───── DATA RECORDS ─────

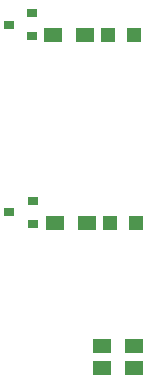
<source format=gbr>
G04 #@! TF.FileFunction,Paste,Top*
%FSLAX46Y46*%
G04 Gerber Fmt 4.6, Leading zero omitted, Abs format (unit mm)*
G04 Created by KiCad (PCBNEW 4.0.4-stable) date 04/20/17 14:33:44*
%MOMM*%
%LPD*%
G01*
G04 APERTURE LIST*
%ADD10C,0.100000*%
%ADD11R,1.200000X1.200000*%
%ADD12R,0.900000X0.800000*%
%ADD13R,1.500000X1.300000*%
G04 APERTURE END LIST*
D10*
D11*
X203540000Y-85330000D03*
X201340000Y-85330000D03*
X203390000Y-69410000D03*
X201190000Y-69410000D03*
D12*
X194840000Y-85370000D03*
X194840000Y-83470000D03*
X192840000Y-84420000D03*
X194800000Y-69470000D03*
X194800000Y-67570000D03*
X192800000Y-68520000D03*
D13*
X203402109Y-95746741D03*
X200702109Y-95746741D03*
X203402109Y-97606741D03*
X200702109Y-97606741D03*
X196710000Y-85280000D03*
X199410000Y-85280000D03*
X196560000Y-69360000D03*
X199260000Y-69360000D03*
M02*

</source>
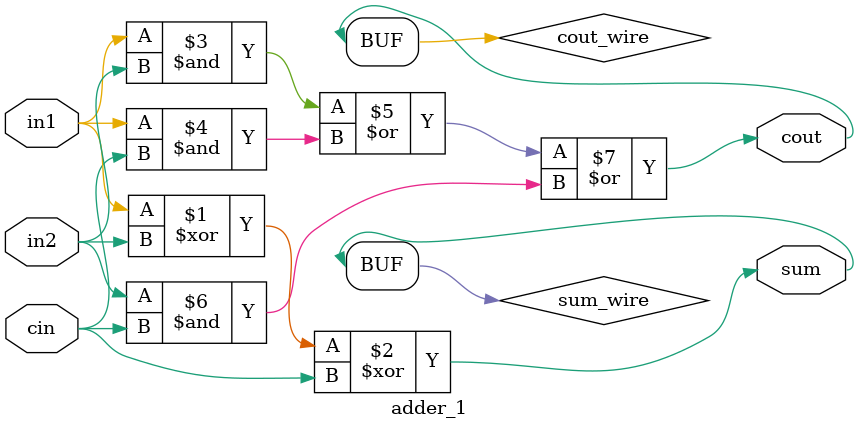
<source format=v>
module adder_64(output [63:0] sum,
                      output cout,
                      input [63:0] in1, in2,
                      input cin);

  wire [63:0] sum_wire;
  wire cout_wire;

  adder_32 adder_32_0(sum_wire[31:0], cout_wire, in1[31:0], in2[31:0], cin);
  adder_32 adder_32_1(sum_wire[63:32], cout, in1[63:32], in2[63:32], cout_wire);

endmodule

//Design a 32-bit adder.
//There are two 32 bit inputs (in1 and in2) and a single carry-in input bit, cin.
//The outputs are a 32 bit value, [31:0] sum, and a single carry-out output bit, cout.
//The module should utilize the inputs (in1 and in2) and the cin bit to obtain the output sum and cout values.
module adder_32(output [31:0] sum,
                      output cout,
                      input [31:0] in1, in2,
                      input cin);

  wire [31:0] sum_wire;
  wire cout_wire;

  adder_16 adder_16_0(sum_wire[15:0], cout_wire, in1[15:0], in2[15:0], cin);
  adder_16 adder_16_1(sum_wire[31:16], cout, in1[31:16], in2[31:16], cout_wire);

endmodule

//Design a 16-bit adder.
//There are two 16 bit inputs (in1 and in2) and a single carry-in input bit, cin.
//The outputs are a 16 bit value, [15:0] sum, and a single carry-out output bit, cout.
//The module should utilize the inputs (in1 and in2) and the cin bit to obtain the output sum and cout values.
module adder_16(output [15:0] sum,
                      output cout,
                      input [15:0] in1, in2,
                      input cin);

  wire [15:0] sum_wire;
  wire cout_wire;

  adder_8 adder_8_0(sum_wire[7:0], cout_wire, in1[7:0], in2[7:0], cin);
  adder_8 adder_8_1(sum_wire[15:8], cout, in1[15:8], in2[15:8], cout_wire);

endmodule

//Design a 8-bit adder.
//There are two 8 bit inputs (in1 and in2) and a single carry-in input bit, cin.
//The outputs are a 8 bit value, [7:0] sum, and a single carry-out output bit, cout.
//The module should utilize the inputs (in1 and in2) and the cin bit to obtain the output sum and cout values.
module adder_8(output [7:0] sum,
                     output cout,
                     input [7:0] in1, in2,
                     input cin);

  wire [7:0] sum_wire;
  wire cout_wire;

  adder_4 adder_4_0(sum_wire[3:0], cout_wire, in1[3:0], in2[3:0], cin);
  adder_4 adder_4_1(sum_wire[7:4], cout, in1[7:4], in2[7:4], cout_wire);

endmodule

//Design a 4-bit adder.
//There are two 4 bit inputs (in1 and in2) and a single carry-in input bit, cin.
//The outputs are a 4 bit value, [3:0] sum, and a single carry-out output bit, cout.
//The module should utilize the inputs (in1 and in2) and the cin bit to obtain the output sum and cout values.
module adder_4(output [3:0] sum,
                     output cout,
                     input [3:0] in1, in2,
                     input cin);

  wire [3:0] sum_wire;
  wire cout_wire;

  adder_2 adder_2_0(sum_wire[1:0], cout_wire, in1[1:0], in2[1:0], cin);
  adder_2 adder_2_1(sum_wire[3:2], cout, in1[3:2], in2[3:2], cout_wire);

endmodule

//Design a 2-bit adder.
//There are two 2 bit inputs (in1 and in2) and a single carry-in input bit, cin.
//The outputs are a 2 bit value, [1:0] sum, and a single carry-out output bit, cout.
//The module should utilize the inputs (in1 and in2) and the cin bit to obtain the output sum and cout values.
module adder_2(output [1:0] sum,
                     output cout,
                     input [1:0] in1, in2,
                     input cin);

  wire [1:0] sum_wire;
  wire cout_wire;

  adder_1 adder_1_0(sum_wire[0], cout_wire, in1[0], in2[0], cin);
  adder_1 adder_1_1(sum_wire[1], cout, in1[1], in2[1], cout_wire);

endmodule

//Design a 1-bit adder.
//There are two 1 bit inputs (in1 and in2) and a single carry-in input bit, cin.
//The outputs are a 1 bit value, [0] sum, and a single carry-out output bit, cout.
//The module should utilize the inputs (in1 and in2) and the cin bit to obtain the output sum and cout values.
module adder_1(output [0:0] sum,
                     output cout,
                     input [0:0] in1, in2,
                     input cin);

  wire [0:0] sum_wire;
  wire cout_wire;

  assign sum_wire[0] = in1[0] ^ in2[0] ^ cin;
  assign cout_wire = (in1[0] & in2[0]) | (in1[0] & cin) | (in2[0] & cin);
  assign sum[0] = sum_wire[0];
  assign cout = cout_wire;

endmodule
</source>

─────
───── DATA RECORDS ─────

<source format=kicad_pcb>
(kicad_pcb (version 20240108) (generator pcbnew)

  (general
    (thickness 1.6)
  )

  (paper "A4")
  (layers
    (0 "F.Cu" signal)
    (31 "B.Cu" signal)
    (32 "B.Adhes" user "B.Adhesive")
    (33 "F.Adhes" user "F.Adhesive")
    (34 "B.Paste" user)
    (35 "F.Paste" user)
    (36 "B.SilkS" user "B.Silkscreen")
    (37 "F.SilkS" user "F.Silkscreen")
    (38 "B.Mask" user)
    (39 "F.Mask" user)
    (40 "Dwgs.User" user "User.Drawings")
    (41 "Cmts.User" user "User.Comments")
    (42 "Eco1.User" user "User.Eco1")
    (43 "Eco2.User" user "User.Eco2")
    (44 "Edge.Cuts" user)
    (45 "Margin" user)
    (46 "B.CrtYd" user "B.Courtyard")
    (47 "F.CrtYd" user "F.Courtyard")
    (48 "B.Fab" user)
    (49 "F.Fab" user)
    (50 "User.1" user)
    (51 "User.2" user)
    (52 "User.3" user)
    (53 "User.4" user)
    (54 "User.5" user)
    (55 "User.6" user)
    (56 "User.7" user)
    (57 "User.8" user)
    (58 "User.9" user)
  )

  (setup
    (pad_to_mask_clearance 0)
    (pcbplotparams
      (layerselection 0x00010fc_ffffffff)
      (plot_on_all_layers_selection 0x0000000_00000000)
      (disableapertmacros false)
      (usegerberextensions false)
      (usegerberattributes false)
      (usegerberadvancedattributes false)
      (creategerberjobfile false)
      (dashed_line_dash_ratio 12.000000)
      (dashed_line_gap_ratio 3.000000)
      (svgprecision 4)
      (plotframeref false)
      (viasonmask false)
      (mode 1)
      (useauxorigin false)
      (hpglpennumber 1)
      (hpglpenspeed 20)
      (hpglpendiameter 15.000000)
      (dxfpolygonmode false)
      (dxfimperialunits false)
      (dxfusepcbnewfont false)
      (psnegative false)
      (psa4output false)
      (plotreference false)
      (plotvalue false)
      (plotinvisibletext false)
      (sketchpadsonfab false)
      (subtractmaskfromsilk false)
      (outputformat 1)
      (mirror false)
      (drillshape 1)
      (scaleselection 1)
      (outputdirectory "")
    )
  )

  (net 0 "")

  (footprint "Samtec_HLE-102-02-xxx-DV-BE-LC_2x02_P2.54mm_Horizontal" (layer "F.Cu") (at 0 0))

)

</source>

─────

(PROBLEM REQUIREMENTS):
Read the entries and select each line where the word "LIST" is found.

(EXERCISE OUTPUT):
G04 APERTURE LIST*
G04 APERTURE END LIST*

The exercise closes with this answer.